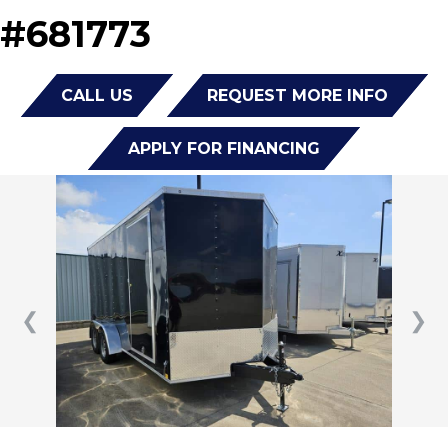
#681773
CALL US
REQUEST MORE INFO
APPLY FOR FINANCING
❮
❯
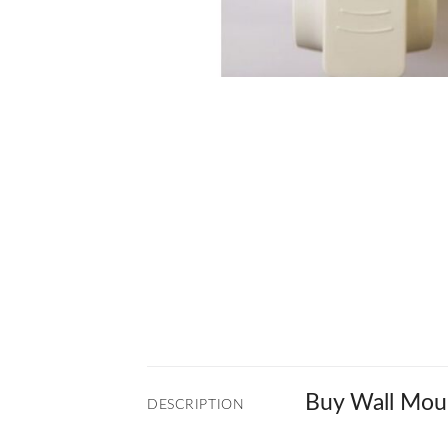
Buy Wall Moun
DESCRIPTION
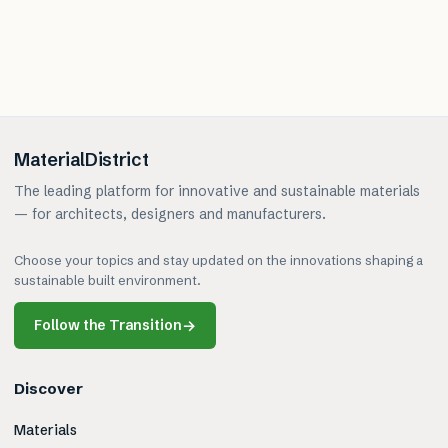
MaterialDistrict
The leading platform for innovative and sustainable materials
— for architects, designers and manufacturers.
Choose your topics and stay updated on the innovations shaping a
sustainable built environment.
Follow the Transition
→
Discover
Materials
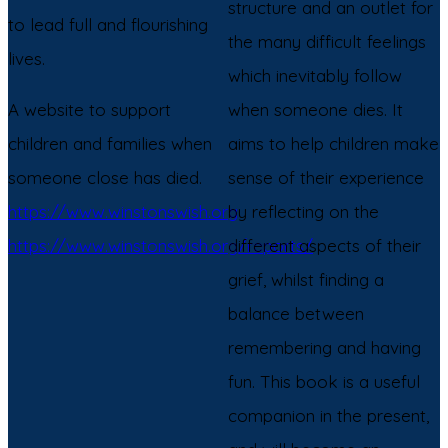
structure and an outlet for
to lead full and flourishing
the many difficult feelings
lives.
which inevitably follow
A website to support
when someone dies. It
children and families when
aims to help children make
someone close has died.
sense of their experience
https://www.winstonswish.org
by reflecting on the
https://www.winstonswish.org/reports/
different aspects of their
grief, whilst finding a
balance between
remembering and having
fun. This book is a useful
companion in the present,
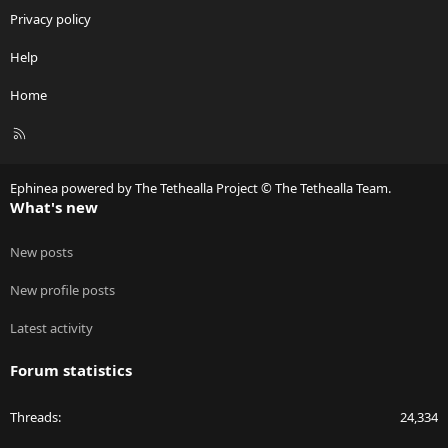
Privacy policy
Help
Home
R
S
S
Ephinea powered by The Tethealla Project © The Tethealla Team.
What's new
New posts
New profile posts
Latest activity
Forum statistics
Threads
24,334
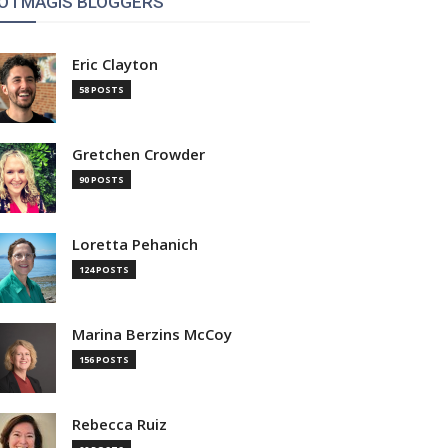
OTMAGIS BLOGGERS
Eric Clayton
58 POSTS
Gretchen Crowder
90 POSTS
Loretta Pehanich
124 POSTS
Marina Berzins McCoy
156 POSTS
Rebecca Ruiz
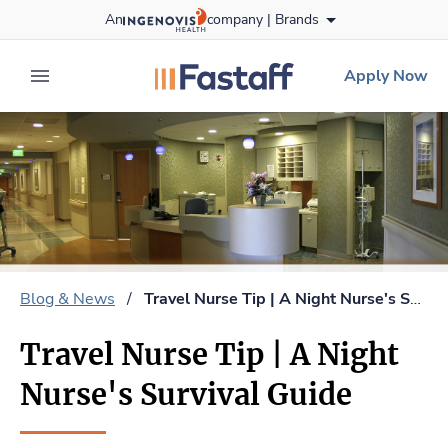
Skip
An
company |
Brands
to content
fastaff
logo
Apply Now
expand main menu
Blog & News
/
Travel Nurse Tip | A Night Nurse's Survival Guide
Travel Nurse Tip | A Night
Nurse's Survival Guide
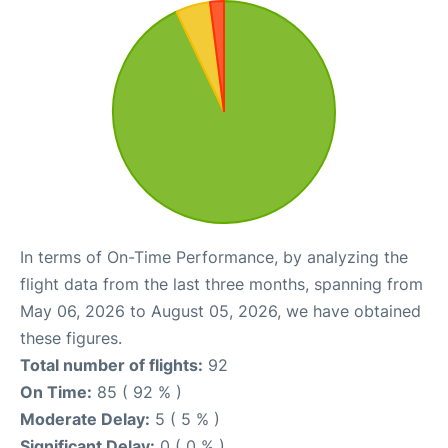
In terms of On-Time Performance, by analyzing the
flight data from the last three months, spanning from
May 06, 2026 to August 05, 2026, we have obtained
these figures.
Total number of flights:
92
On Time:
85 ( 92 % )
Moderate Delay:
5 ( 5 % )
Significant Delay:
0 ( 0 % )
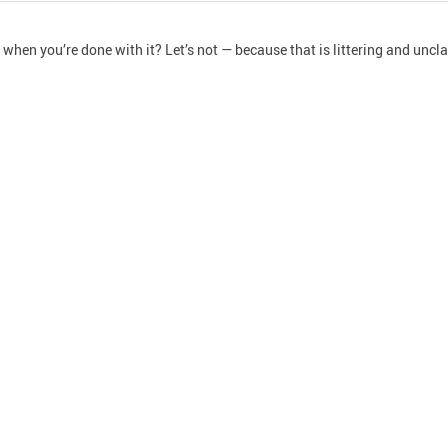
hen you’re done with it? Let’s not — because that is littering and unclas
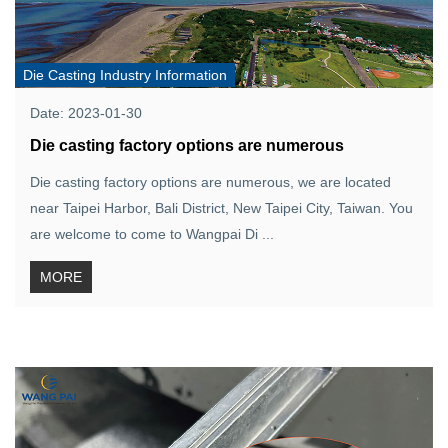
Die Casting Industry Information
Date: 2023-01-30
Die casting factory options are numerous
Die casting factory options are numerous, we are located
near Taipei Harbor, Bali District, New Taipei City, Taiwan. You
are welcome to come to Wangpai Di ...
MORE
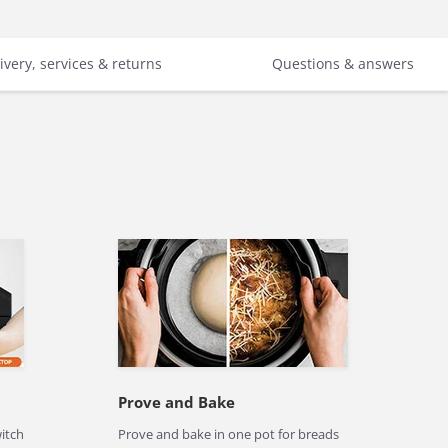
ivery, services & returns
Questions & answers
Prove and Bake
witch
Prove and bake in one pot for breads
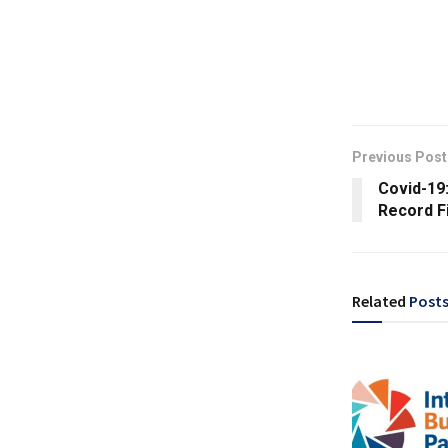
Previous Post
Covid-19
Record F
Related
Post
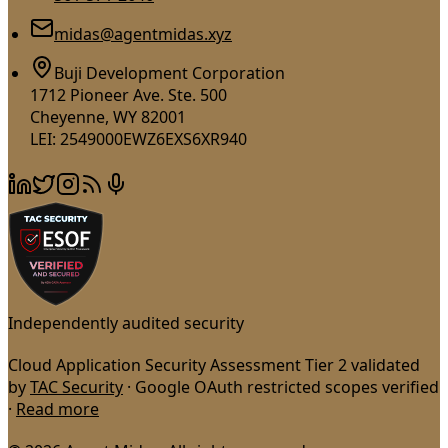
midas@agentmidas.xyz
Buji Development Corporation
1712 Pioneer Ave. Ste. 500
Cheyenne, WY 82001
LEI: 2549000EWZ6EXS6XR940
Independently audited security
Cloud Application Security Assessment Tier 2 validated
by
TAC Security
· Google OAuth restricted scopes verified
·
Read more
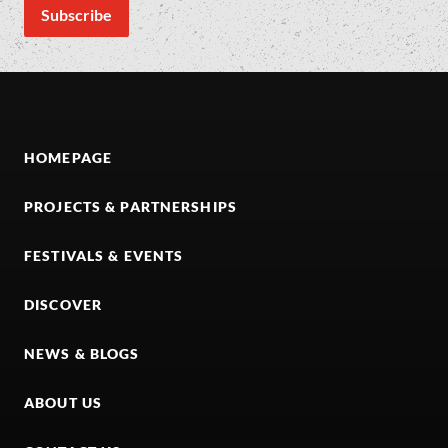
HOMEPAGE
PROJECTS & PARTNERSHIPS
FESTIVALS & EVENTS
DISCOVER
NEWS & BLOGS
ABOUT US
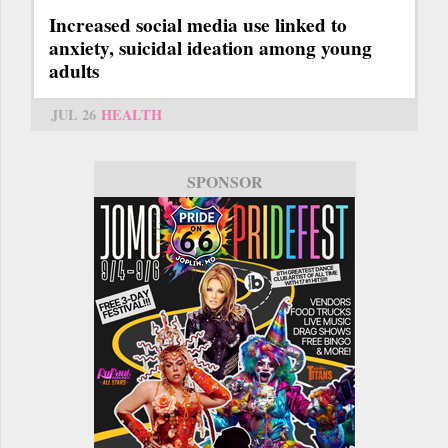
Increased social media use linked to
anxiety, suicidal ideation among young
adults
JUL 26
HEALTH
SPONSOR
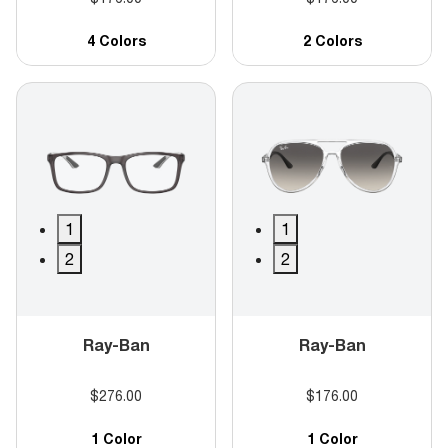
4 Colors
2 Colors
1
1
2
2
Ray-Ban
Ray-Ban
$276.00
$176.00
1 Color
1 Color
○ ○ ○ ○
The pictures stay out; please reproduce everything else in the entries exactly.

#### WRITTEN RESPONSE:
#681773
CALL US
REQUEST MORE INFO
APPLY FOR FINANCING
❮
❯
Buy Wall Moun
DESCRIPTION
MaterialDistrict
The leading platform for innovative and sustainable materials
— for architects, designers and manufacturers.
Choose your topics and stay updated on the innovations shaping a
sustainable built environment.
Follow the Transition
→
Discover
Materials
structure and an outlet for
to lead full and flourishing
the many difficult feelings
lives.
which inevitably follow
A website to support
when someone dies. It
children and families when
aims to help children make
someone close has died.
sense of their experience
https://www.winstonswish.org
by reflecting on the
https://www.winstonswish.org/reports/
different aspects of their
grief, whilst finding a
balance between
remembering and having
fun. This book is a useful
companion in the present,
Privacy policy
Help
Home
R
S
S
Ephinea powered by The Tethealla Project © The Tethealla Team.
What's new
New posts
New profile posts
Latest activity
Forum statistics
Threads
24,334
OTMAGIS BLOGGERS
Eric Clayton
58 POSTS
Gretchen Crowder
90 POSTS
Loretta Pehanich
124 POSTS
Marina Berzins McCoy
156 POSTS
Rebecca Ruiz
Skip
An
company |
Brands
to content
fastaff
logo
Apply Now
expand main menu
Blog & News
/
Travel Nurse Tip | A Night Nurse's Survival Guide
Travel Nurse Tip | A Night
Nurse's Survival Guide
In terms of On-Time Performance, by analyzing the
flight data from the last three months, spanning from
May 06, 2026 to August 05, 2026, we have obtained
these figures.
Total number of flights:
92
On Time:
85 ( 92 % )
Moderate Delay:
5 ( 5 % )
Significant Delay:
0 ( 0 % )
hen you’re done with it? Let’s not — because that is littering and unclas
Die Casting Industry Information
Date: 2023-01-30
Die casting factory options are numerous
Die casting factory options are numerous, we are located
near Taipei Harbor, Bali District, New Taipei City, Taiwan. You
are welcome to come to Wangpai Di ...
MORE
ivery, services & returns
Questions & answers
Prove and Bake
witch
Prove and bake in one pot for breads
Previous Post
Covid-19
Record F
Related
Post
midas@agentmidas.xyz
Buji Development Corporation
1712 Pioneer Ave. Ste. 500
Cheyenne, WY 82001
LEI: 2549000EWZ6EXS6XR940
Independently audited security
Cloud Application Security Assessment Tier 2 validated
by
TAC Security
· Google OAuth restricted scopes verified
·
Read more
HOMEPAGE
PROJECTS & PARTNERSHIPS
FESTIVALS & EVENTS
DISCOVER
NEWS & BLOGS
ABOUT US
Increased social media use linked to
anxiety, suicidal ideation among young
adults
JUL 26
HEALTH
SPONSOR
4 Colors
2 Colors
1
1
2
2
Ray-Ban
Ray-Ban
$276.00
$176.00
1 Color
1 Color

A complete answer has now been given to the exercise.